___ Selected passage ___
For the study, scientists looked at 3,038 men and women with cataracts who were 65 or older and free of dementia at the time of their diagnosis. Of these, 1,382 had cataract surgery, and the rest did not. The subjects were part of a decades-long memory study that followed them over decades.

The researchers found that the overall risk for dementia was 29 per cent lower in those who had cataract surgery compared with those who did not.

The study, in JAMA Internal Medicine, adjusted for age at first diagnosis of cataracts as well as various risk factors for dementia, including few years of education, smoking, a high body mass index and hypertension.

The only trait that had a bigger impact on dementia risk than cataract surgery was not carrying a gene called APOE-e4 linked to increased risk of Alzheimer’s disease.

“The authors were thoughtful in how they approached the data and considered other variables,” University of Wisconsin assistant professor of medicine Dr Nathaniel Chin said, who was not involved in the study.

“They compared cataract surgery to non-vision-improving surgery – glaucoma surgery – and controlled for many important confounding variables.” Dr Chin is the medical director of the Wisconsin Alzheimer’s Disease Research Centre.

“We were astounded by the magnitude of the effect,” said the lead author, Dr Cecilia Lee, an associate professor of ophthalmology at the University of Washington.

The authors noted that this is an observational study that does not prove cause and effect.

But they suggested that this may be the best kind of evidence attainable, since a randomised trial in which only some people are allowed to get cataract surgery would be both practically and ethically impossible.

The findings bolster earlier research showing that vision loss – as well as hearing loss – are important risk factors for cognitive decline. People who have trouble seeing or hearing, for example, may withdraw from activities like exercise, social interactions, reading or intellectual pursuits, all of which are tied to a lower risk of dementia.

But the researchers also suggested a possible physiological mechanism. The visual cortex undergoes changes with vision loss, they wrote in the paper, and impaired vision may lessen input to the brain, leading to brain shrinkage, also a risk factor for dementia. At least one previous study found an increase in the brain’s grey matter volume after cataract surgery.

While the exact mechanism for the benefits of cataract surgery remains unknown, Dr Lee said it’s not surprising that some of the changes we see in the eye might reflect processes in the brain.

“The eye is very strongly connected to the brain,” he said. “The eye develops in utero from the brain and shares the same neural tissue. The eye in development comes out of the forebrain.”
___ Provided records ___
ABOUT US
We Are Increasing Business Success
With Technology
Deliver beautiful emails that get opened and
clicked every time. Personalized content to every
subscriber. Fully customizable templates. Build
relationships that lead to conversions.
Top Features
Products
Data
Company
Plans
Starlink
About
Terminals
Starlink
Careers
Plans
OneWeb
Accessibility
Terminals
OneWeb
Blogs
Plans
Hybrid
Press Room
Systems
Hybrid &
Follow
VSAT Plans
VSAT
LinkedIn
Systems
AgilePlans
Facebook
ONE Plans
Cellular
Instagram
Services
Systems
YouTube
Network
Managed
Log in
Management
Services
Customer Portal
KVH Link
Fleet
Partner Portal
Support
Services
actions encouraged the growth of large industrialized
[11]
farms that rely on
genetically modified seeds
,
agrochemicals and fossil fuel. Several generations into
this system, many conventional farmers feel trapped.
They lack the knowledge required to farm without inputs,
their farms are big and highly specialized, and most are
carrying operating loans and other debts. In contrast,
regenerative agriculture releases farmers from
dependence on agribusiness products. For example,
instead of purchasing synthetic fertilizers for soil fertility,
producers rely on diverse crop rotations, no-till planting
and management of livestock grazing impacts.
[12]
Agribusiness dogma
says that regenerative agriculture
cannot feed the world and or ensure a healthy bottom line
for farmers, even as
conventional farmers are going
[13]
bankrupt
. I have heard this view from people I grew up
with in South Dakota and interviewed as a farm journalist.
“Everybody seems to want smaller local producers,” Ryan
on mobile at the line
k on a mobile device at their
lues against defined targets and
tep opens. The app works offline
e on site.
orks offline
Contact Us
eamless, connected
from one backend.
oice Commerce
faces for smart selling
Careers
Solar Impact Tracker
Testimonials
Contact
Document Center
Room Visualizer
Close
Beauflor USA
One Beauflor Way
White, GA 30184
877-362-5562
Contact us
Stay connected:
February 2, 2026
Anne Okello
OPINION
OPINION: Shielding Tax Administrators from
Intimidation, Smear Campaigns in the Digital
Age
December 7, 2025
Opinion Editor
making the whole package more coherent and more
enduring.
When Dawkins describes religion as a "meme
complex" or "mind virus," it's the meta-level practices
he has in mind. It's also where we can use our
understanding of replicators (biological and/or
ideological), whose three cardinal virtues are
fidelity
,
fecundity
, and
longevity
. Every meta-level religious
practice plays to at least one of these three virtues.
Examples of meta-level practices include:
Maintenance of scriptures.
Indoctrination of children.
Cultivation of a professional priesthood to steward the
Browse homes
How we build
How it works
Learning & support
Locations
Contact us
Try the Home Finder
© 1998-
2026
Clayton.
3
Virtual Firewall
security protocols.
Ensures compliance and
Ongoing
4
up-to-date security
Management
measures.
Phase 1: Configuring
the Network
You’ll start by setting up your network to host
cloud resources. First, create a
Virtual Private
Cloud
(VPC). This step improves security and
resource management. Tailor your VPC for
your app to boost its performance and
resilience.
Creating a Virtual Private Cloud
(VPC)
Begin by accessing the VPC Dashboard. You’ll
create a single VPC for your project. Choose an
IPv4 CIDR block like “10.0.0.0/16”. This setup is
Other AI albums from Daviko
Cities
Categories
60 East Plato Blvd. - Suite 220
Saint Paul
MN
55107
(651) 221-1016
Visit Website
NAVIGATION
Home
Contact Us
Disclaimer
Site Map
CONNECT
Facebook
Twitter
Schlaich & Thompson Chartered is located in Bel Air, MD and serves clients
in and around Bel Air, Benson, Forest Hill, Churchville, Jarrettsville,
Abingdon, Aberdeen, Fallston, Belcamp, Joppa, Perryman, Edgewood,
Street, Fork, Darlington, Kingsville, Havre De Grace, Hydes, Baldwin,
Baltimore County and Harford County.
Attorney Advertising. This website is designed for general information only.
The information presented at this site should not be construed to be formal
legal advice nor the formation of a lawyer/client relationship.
___
• [Work item]: Write out the passage on cataract surgery and dementia from "The study, in" up to and including "Disease Research Centre.".

• [Answer to the problem]:
The study, in JAMA Internal Medicine, adjusted for age at first diagnosis of cataracts as well as various risk factors for dementia, including few years of education, smoking, a high body mass index and hypertension.

The only trait that had a bigger impact on dementia risk than cataract surgery was not carrying a gene called APOE-e4 linked to increased risk of Alzheimer’s disease.

“The authors were thoughtful in how they approached the data and considered other variables,” University of Wisconsin assistant professor of medicine Dr Nathaniel Chin said, who was not involved in the study.

“They compared cataract surgery to non-vision-improving surgery – glaucoma surgery – and controlled for many important confounding variables.” Dr Chin is the medical director of the Wisconsin Alzheimer’s Disease Research Centre.